Merriam-Webster defines “misanthrope” as “a person who hates or distrusts humankind. ”
While author Chris Turner-Neal has adopted the descriptor for himself, his definition is a bit more relatable.
“Anyone who’s ever just been frustrated with other people, with how the world works. If you’ve ever waited in line, watched the news, if you’ve ever looked at your fellow man and said, ‘Who the hell are these people?’”
If you’ve experienced those frustrations, Turner-Neal’s new book may be of some assistance: “The Misanthrope’s Guide to Life (Go Away!).”
Hitting the shelves Sept. 18, the book is the first for the out Philly writer.
A native of Texas, Turner-Neal moved to Philadelphia two years to work on his master’s degree in history at Villanova University, which he attained earlier this year.
But his prime passion is writing.
Last year, he came on board as a blogger on a friend’s site, “2 Birds, 1 Blog,” and he and co-blogger Meghan Rowland began brainstorming for a way to get their misanthropic musings to a larger audience.
“We’d been enjoying the blog, but we wanted to get to the point where we weren’t just writers who write when they can but do so for our main income,” he said. “We kicked around some type of etiquette guide, and then a publisher happened to call us and that idea was really for a similar project. You can call it divine intervention.”
The “guidebook,” published by Adams Media, includes advice for managing your curmudgeonly ways in relationships, interactions with family and friends or an average day about town, suggesting clever and comedic techniques for avoiding unnecessary conversations.
For a self-professed “misanthrope,” writing a book with another person may seem antithetical, but Turner-Neal said the collaboration wasn’t challenging.
“When you’re working with someone, so things don’t get tense you do have to make sure you pay attention to their ideas and not steamroll things with your own,” he said. “And you have to be polite, but honest. You have to be able to say, ‘I can see where you’re going with this, but I don’t think that’ll work.’ You have to strike that balance between being confident enough to put your ideas out there but not hijack things with your ego. But Meg and I work really well together and just understand how our partnership functions.”
The tougher part, Turner-Neal said, was conveying the writing process to their loved ones.
“It was hard to get privacy and to get people to recognize that writing is legitimate work,” he said. “It’s something people think that you do when you’ve just got a couple minutes here and there but it’s really arduous. We have to be isolated and really focus.”

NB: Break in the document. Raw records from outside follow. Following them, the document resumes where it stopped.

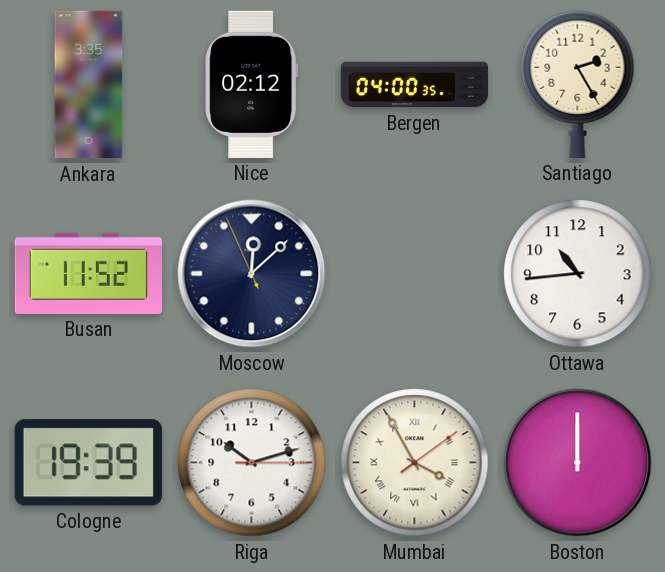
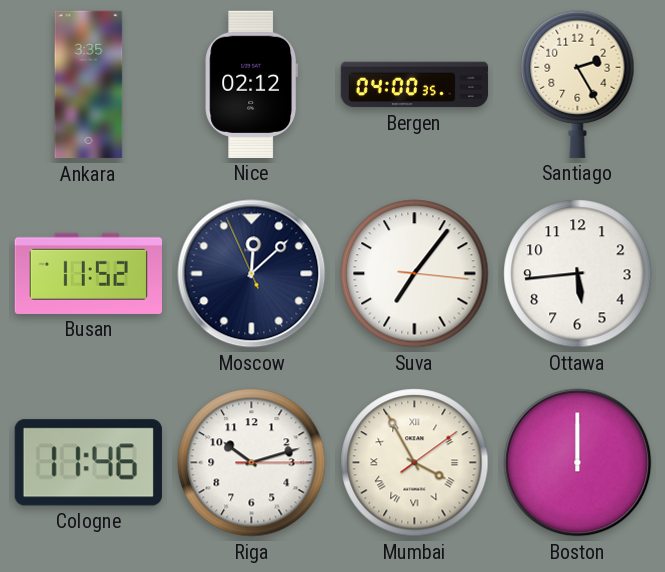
Suva: none -> 7:06
Ottawa: 10:44 -> 5:44
Cologne: 19:39 -> 11:46
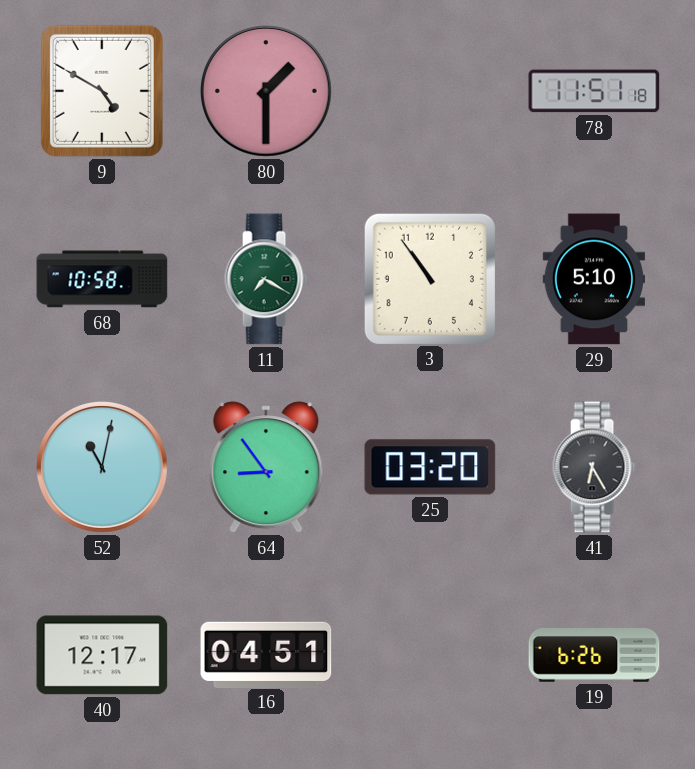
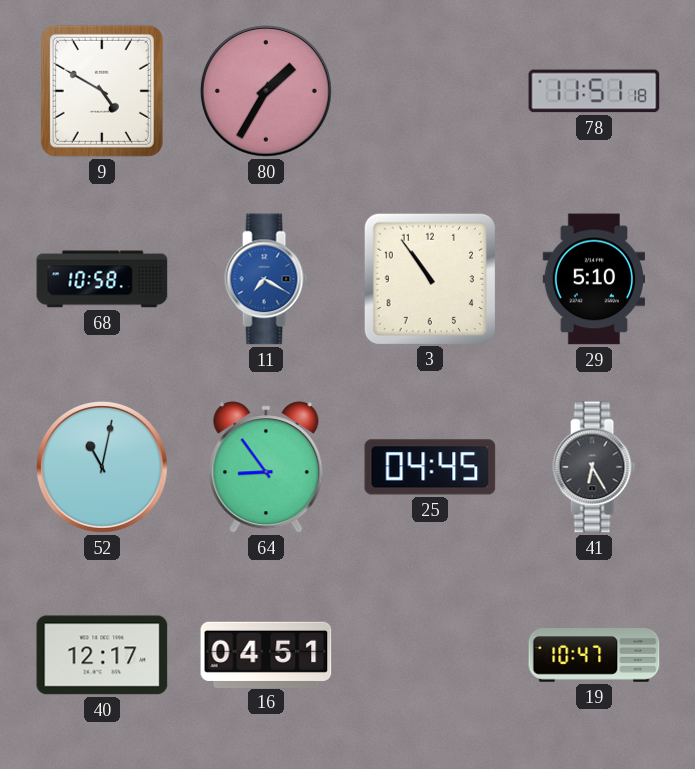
80: 1:30 -> 1:35
11 dial: green -> blue
25: 03:20 -> 04:45
19: 6:26 -> 10:47
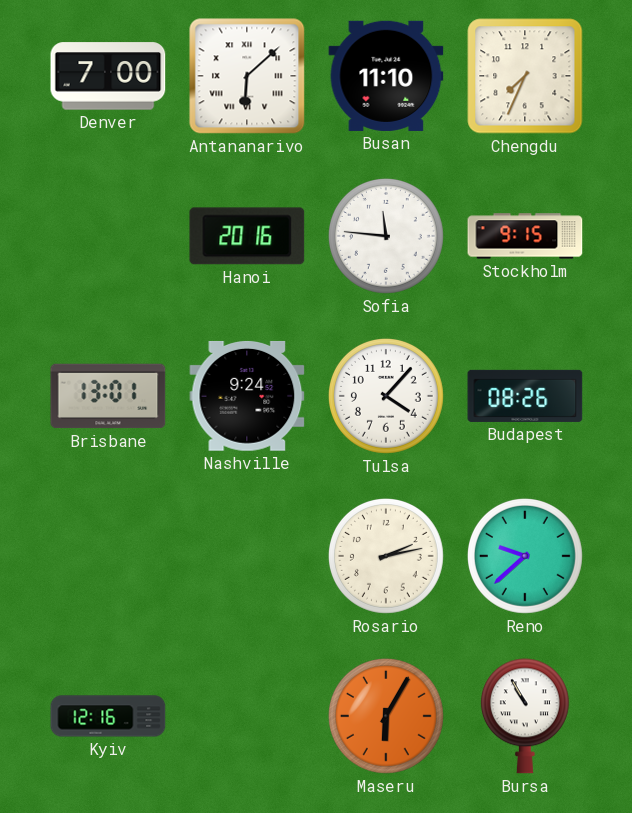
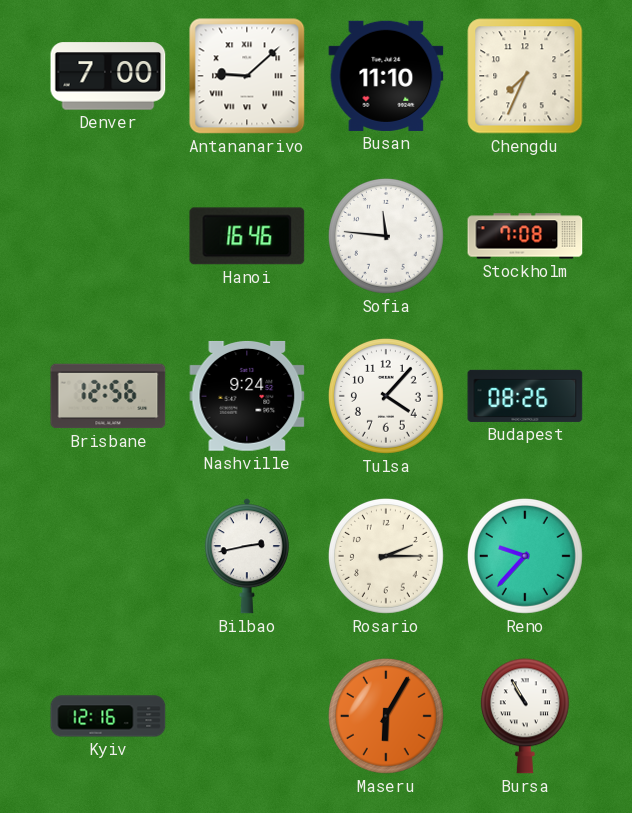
Antananarivo: 6:08 -> 9:08
Hanoi: 20:16 -> 16:46
Stockholm: 9:15 -> 7:08
Brisbane: 13:01 -> 12:56
Bilbao: none -> 2:43
Rosario: 2:13 -> 2:15
Reno: 9:38 -> 9:37
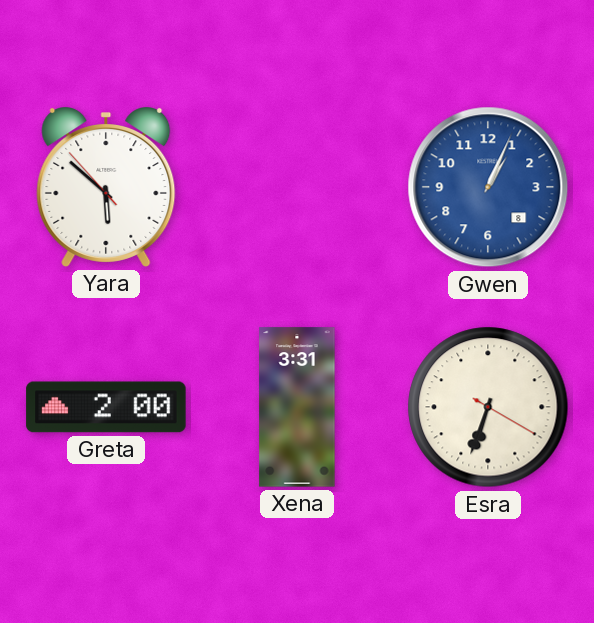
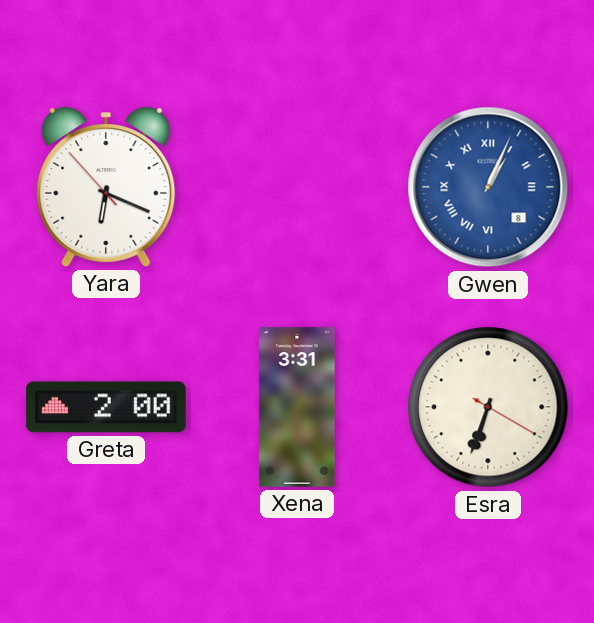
Yara: 5:51 -> 6:18
Gwen numerals: Arabic -> Roman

The finished product, however, is rewarding, Turner-Neal said.
The book has only been available online but has gotten positive feedback so far, such as an Amazon commenter who raved that “this book was so good, if I went to prison with the authors, I would protect them in the shower.”
With one book under their belts, Turner-Neal and Rowland have already turned their attention to projects two and three, “Brainwashing for Beginners” and “It Seemed Like A Good Idea.”
“We’re working on these books and just hoping to expand as authors,” Turner-Neal said. “Writing for TV is a real dream but as far as where we are now, we’re happy to keep working on these humor books and just keep writing.”
And while the message of “The Misanthrope’s Guide” may seem caustic to some, Turner-Neal said it was created with diversity in mind.
“It wasn’t written to offend anyone but with an eye toward equal-opportunity offense so everyone has a chance.”